Variety: There is a wide selection of stocks across different industries and sectors that are available to retail investors. Traders can choose equity based on a large number of criteria, from the company’s business model and location to whether or not they pay dividends.
Volatility: The stock market, too, isn't immune to sudden changes in prices in the short term. If a company is doing well, its stock prices will likely go up. Similarly, if a company reports losses or receives bad press, the stock value will likely go down. Furthermore, some stocks may be more volatile than others. For example, the value of growth stocks tends to fluctuate more than that of blue-chip stocks that represent shares in established companies with flawless reputations.
Higher fees: In most cases, the fees associated with stock exchange transactions are relatively high, and there are more of them compared to cryptocurrency trading.
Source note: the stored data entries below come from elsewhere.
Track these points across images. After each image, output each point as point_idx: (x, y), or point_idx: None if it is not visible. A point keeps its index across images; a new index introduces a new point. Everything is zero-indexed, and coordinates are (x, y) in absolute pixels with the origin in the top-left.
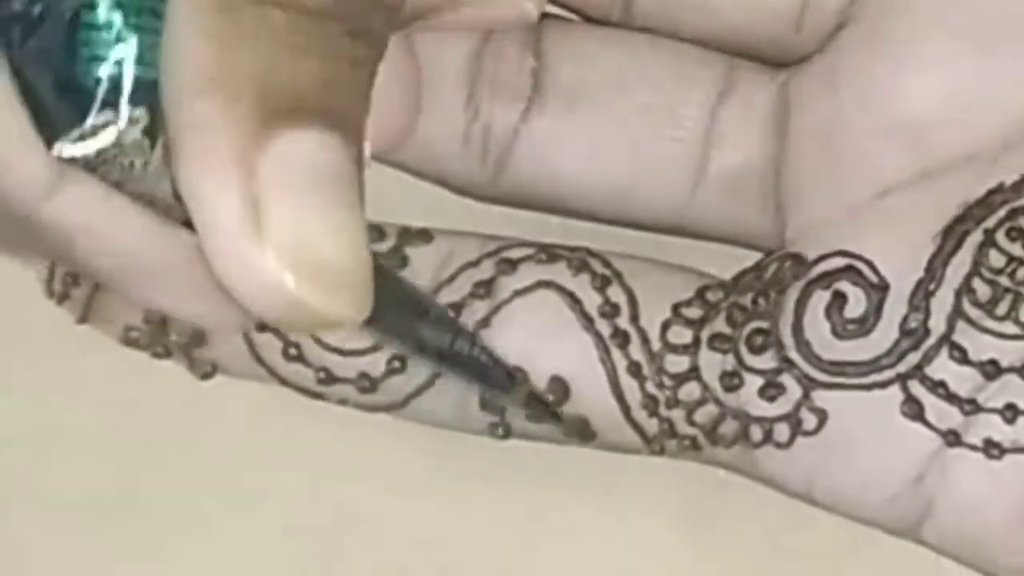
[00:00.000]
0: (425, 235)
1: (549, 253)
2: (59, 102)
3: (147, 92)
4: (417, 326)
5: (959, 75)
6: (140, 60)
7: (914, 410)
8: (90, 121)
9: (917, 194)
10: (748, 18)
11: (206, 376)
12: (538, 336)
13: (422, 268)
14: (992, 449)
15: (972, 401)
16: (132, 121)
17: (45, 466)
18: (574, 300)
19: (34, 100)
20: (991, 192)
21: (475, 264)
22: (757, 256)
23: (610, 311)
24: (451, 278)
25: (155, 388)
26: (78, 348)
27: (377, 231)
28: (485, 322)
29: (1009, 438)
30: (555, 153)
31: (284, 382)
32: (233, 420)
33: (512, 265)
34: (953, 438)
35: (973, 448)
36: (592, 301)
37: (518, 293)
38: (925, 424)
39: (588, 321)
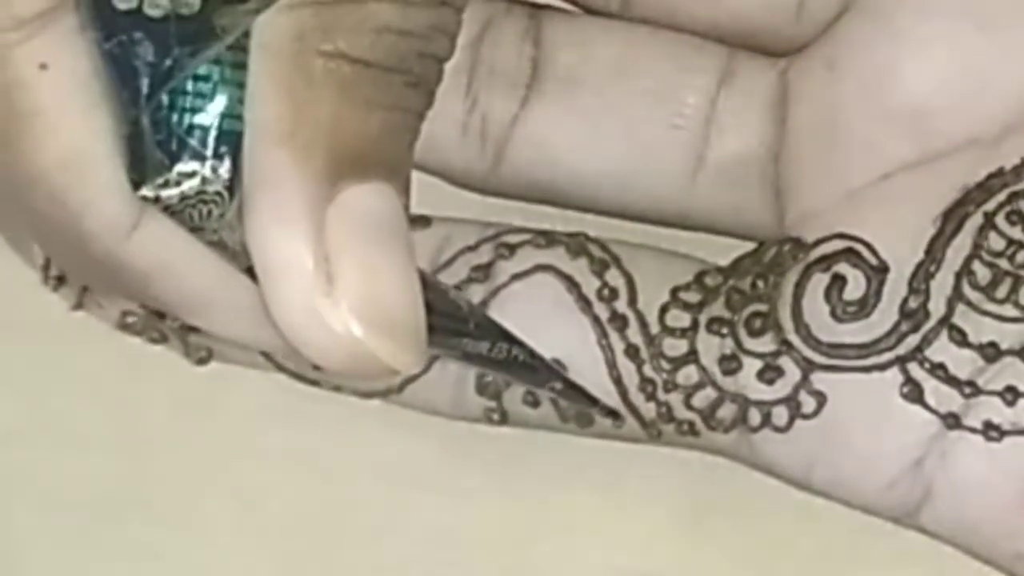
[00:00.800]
0: (423, 220)
1: (547, 238)
2: (153, 148)
3: (232, 145)
4: (461, 336)
5: (959, 59)
6: (229, 113)
7: (914, 393)
8: (177, 168)
9: (917, 177)
10: (747, 7)
11: (201, 361)
12: (536, 320)
13: (420, 252)
14: (992, 432)
15: (972, 384)
16: (215, 172)
17: (44, 463)
18: (572, 284)
19: (132, 142)
20: (991, 176)
21: (473, 248)
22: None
23: (608, 295)
24: (449, 262)
25: (155, 385)
26: (78, 345)
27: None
28: (483, 305)
29: (1009, 420)
30: (553, 141)
31: (280, 368)
32: (234, 417)
33: (510, 249)
34: (953, 421)
35: (973, 431)
36: (590, 285)
37: (516, 277)
38: (925, 407)
39: (586, 305)
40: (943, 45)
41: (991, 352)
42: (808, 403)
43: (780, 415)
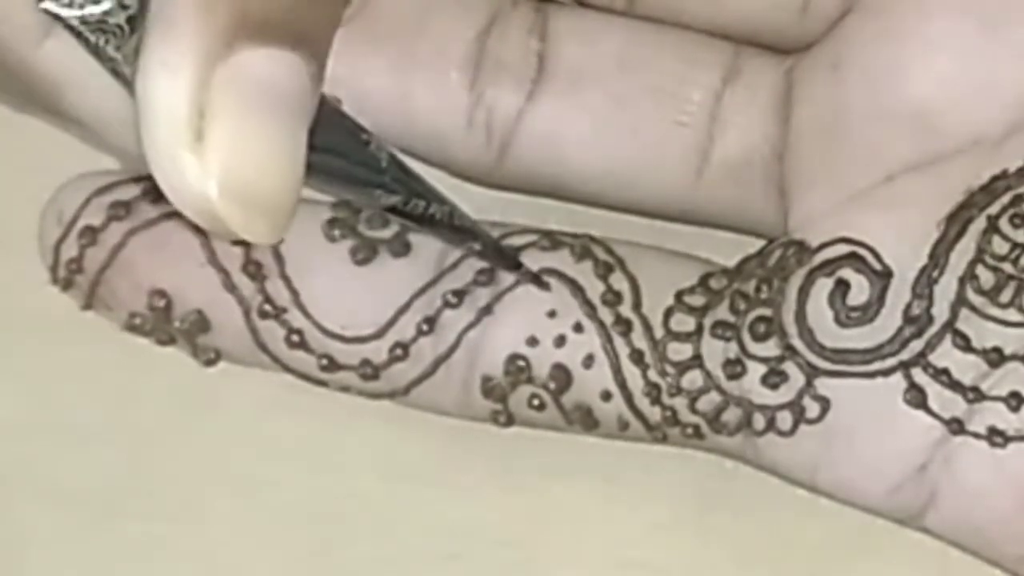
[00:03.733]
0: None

On top of brokerage fees and commissions, there are also other charges when you purchase or sell your stocks.
Returns not guaranteed: Like any financial market, there are no guaranteed returns with stocks. While there are stocks that often outperform alternative investments in the long term, there is a chance that they may not do well during a shorter investment period.
Although there are clear differences between crypto and stocks, they also have similarities. Both crypto and stocks are valid investment choices, and they can serve different purposes in your portfolio. Regardless of which one you choose, always make sure you're aware of the associated risks and DYOR.